Absolutnie mi się to podobało. Każda nuta błyszczy. Muszę przyznać, że myliłem się co do tej marki, nie że kiedykolwiek ją krytykowałem, a tak naprawdę próbowałem tylko Burning Barbershop, który wydawał mi się dobrym pomysłem, ale nie byłem nim szczególnie zachwycony. Nazwa prawdopodobnie nawiązuje do piosenki Pixies, biorąc pod uwagę hipsterskie korzenie marki, myślę, że to prawdopodobne. Uwielbiam sposób, w jaki się otwiera, bezkompromisowo zielony, lekko zabarwiony owocami i cytrusami, ale ewoluujący w pozytywny zapach figi. Nuta zaczyna stawać się bardziej kremowa, mleczna figa z nutą kokosa. Miękkie drewna i irys w bazie doskonale to kończą, przechodząc od ostrego, liściastego, zielonego zapachu do naturalnej figi, która jest trochę apetyczna i przypomina philisykos, a następnie do mlecznych, letnich kokosowych drzew, a potem do rodzaju dojrzałej bazy, która świetnie pachnie po kilku godzinach. Uważałem, że debaser był gładki i miał znakomity pomysł, żywo zrealizowany. Nie mam wielu zapachów jak ten, więc myślę, że trafi na moją listę.
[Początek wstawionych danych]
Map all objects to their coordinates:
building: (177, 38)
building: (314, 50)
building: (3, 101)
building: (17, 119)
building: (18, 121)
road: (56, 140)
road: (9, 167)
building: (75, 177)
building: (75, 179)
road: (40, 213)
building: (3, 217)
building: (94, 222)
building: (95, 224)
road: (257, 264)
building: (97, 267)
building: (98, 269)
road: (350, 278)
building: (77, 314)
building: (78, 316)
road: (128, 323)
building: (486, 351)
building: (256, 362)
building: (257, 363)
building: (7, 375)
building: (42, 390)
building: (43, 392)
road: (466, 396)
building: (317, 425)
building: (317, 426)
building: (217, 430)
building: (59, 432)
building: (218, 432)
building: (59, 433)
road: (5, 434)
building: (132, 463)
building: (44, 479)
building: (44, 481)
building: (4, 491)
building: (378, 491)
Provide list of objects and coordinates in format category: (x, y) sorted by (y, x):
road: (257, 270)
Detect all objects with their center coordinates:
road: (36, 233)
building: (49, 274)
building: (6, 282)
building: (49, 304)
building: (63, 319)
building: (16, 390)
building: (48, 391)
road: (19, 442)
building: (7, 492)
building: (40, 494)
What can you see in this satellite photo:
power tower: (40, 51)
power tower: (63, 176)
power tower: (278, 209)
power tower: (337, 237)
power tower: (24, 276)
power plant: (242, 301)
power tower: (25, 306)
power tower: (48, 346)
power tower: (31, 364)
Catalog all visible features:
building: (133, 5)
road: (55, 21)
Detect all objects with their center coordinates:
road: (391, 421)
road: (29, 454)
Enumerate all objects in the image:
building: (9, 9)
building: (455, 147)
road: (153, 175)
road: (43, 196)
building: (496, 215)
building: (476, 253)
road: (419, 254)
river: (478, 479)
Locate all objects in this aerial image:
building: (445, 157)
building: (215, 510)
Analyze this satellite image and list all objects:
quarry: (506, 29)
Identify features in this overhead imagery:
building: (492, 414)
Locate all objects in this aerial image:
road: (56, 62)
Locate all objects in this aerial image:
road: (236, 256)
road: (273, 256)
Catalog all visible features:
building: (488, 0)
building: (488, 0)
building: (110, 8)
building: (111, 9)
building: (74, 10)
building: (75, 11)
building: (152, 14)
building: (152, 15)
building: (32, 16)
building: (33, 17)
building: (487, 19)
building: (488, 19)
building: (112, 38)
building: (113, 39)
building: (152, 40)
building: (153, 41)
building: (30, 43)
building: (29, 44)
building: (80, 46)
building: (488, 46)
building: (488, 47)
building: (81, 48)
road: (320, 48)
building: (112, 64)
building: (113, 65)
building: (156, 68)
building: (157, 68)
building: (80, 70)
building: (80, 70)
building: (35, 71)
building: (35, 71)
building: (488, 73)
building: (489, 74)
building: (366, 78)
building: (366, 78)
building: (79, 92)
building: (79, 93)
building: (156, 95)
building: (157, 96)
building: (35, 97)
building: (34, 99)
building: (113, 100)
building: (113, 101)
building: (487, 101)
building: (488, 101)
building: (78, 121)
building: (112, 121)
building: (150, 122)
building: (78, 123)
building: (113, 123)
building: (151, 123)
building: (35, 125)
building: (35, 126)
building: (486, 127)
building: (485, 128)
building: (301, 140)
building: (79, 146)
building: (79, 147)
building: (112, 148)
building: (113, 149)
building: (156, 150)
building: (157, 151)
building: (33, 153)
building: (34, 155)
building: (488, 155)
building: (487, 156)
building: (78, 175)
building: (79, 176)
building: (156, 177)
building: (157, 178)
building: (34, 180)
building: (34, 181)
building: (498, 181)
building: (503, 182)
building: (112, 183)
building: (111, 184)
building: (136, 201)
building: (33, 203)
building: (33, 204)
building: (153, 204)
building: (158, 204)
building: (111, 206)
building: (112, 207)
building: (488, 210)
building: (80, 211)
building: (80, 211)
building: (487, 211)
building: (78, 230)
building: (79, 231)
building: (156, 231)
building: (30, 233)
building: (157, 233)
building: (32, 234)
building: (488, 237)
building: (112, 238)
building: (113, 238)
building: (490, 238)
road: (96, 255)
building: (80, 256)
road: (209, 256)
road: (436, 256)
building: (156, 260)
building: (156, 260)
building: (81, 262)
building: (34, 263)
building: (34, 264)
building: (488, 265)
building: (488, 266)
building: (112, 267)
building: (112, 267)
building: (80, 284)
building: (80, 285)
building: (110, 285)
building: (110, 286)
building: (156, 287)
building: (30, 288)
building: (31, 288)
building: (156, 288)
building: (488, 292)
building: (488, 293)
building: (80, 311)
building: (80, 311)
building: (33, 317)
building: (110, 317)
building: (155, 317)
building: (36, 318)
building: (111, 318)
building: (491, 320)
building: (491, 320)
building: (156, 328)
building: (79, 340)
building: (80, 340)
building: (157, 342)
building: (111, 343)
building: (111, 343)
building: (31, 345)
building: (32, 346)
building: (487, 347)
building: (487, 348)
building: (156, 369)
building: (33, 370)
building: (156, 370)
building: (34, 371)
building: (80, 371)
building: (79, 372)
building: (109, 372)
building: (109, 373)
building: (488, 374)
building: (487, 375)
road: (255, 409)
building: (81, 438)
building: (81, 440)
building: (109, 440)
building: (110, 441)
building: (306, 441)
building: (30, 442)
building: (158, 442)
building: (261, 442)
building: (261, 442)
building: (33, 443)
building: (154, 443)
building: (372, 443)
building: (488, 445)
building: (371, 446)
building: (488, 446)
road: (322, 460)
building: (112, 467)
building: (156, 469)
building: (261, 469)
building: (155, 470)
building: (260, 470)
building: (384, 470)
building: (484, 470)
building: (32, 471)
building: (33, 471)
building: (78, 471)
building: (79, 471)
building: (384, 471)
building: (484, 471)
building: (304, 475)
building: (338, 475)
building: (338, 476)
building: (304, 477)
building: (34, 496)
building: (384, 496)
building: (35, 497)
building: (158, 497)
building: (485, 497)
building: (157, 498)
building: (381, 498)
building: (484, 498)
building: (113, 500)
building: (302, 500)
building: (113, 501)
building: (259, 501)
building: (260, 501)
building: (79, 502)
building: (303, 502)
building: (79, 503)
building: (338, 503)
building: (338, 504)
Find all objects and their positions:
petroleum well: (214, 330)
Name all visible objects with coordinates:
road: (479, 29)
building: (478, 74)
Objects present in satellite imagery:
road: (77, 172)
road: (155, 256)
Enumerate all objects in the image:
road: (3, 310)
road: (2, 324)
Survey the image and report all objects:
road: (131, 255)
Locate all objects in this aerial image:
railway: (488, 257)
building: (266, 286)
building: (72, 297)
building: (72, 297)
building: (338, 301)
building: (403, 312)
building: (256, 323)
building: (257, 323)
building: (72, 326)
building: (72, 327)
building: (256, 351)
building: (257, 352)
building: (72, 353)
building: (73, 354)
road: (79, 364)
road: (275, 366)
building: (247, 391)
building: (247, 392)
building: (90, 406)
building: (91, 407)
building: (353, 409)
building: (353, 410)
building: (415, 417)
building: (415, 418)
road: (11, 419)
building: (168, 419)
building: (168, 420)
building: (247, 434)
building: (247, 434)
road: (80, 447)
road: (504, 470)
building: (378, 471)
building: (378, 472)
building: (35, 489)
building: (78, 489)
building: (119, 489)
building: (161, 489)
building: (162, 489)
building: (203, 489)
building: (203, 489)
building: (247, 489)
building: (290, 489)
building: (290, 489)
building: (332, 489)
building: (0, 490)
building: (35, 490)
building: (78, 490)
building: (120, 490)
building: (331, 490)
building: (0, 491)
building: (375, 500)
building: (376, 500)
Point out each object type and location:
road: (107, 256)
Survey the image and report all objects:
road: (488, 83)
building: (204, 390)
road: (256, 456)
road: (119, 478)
Podejdź do starego drzewa figowego, późnym latem, pełnego owoców. Zerwij liść figi, poczuj cierpką zieleń. Obserwuj, jak mleczna substancja wycieka, rozetrzyj ją między palcami, poczuj lekko słodki zapach kokosa. Wąchaj świeżo pokrojoną gruszkę. Ugryź miękką, dojrzałą figę. Przyłóż nos do pokrytej porostami kory wiekowego drzewa figowego, wdychaj.